Assigned task 1: Print the passage of the post on recovered memories from "As I write this" to "2% are lying?".
Assigned task 2:
Answer these questions from the post on recovered memories:
(a) If not in chronological order, how does the post say the memories come?
(b) What does the post say an entire organization is devoted to promoting?
(c) According to the post, what does courage bring?

Document section:

-*-

But after a period of time, the memories started to fill in the puzzle pieces, and answer the questions about how my past fit together.  I now understand that my father and his friends used to trade their children under the guise of a babysitting cooperative.  This is why I always seemed to be sleeping in random unfamiliar houses when I was raped.  Sometimes, I was sold to pay for services like babysitting or swim lessons.  Sometimes, I was sold to random groups of men as party entertainment, so that my father could make extra money.

The memories don’t come in chronological order or anything that seems logical at first.  The memories seem to come in thematic groups that are triggered by a shift in my own perception.  When I was ready to trust myself, I recovered my first memories.  When I was confident enough to let go of the perfect family image I had created, I remembered the memories that linked my parents to the rapes.  When I started to understand my relationship to money, I retrieved memories that tied these activities to trafficking.  Most importantly, when I was ready to stop blaming myself, I recovered the memories showing the perpetrators’ constant attempts to make it my fault.  I am not fooling myself.  I don’t believe I have recovered every memory.  I know there are more to come.  But where I used to dread them, I now invite them.  I like having the additional information about my past.  I particularly like the healing that comes with it.

As I write this post about my own repressed memories, I understand the controversy surrounding them.  There are plenty of people that fervently believe they are not real.  There is an entire organization devoted to the promotion of “False Memory Syndrome”.  Therapists have been blamed and even sued for coercing memories out of clients.  I do not understand the mentality of the passionate “False Memory Syndrome” advocates.  It reminds me of those who claim we should not believe women when they claim they have been raped because 2% are lying.  Why would we withhold justice for thousands of women because 2% are lying?

I understand that it may be scary.  If we admit that repressed memories are real, then we have to admit that there may be something we don’t remember.  It takes a strong person to admit that there may be something about their own life that they don’t understand.  Open-mindedness takes courage.  Courage brings healing.  And more than anything, we need healing.

-*-

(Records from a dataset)
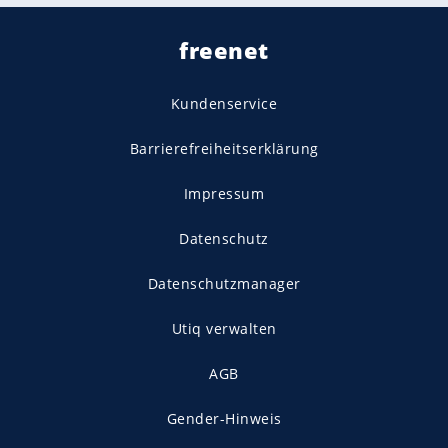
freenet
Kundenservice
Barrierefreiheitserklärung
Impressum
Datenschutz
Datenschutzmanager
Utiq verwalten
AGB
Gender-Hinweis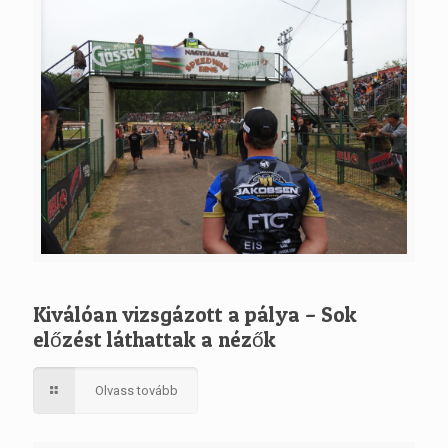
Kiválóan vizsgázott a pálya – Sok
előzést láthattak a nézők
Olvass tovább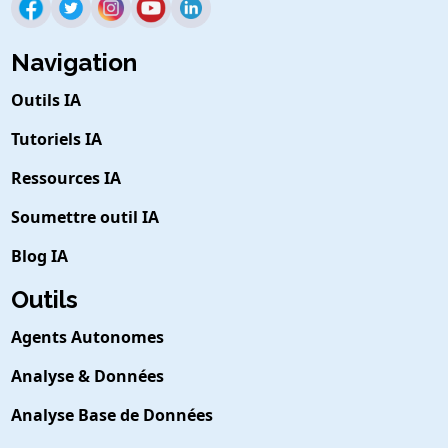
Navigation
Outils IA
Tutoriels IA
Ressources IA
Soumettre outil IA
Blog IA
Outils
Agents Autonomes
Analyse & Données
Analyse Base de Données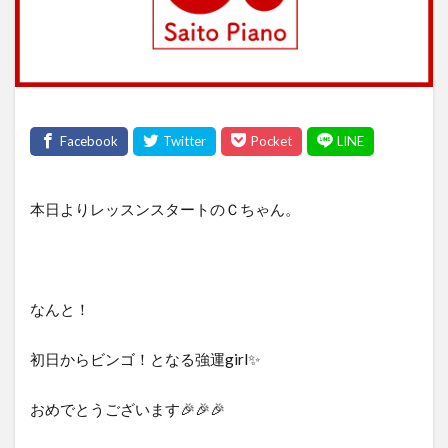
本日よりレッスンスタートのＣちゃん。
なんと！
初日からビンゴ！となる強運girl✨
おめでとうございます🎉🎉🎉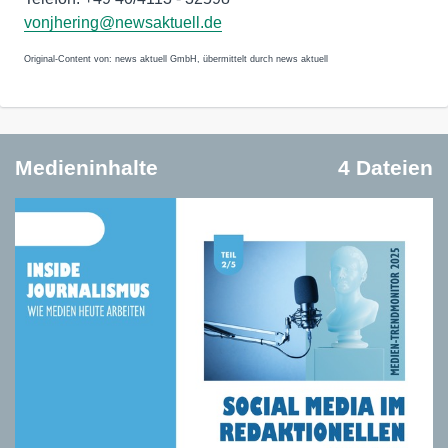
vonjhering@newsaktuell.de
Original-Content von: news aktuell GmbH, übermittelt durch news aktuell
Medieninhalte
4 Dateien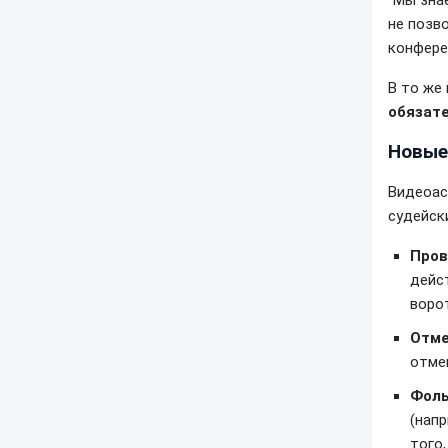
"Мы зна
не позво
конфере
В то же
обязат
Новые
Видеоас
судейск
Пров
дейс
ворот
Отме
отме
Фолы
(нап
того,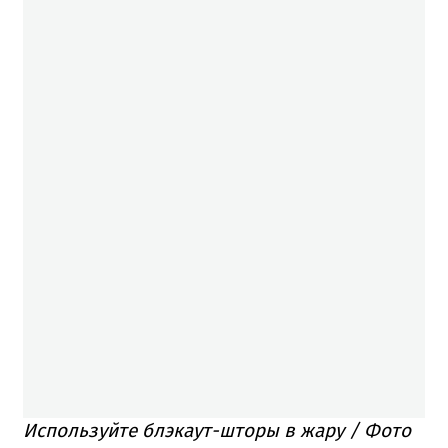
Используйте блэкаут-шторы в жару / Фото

-*-

Your response 1:
As I write this post about my own repressed memories, I understand the controversy surrounding them.  There are plenty of people that fervently believe they are not real.  There is an entire organization devoted to the promotion of “False Memory Syndrome”.  Therapists have been blamed and even sued for coercing memories out of clients.  I do not understand the mentality of the passionate “False Memory Syndrome” advocates.  It reminds me of those who claim we should not believe women when they claim they have been raped because 2% are lying.  Why would we withhold justice for thousands of women because 2% are lying?

Your response 2:
(a) In thematic groups triggered by a shift in the writer's own perception.
(b) "False Memory Syndrome."
(c) Healing.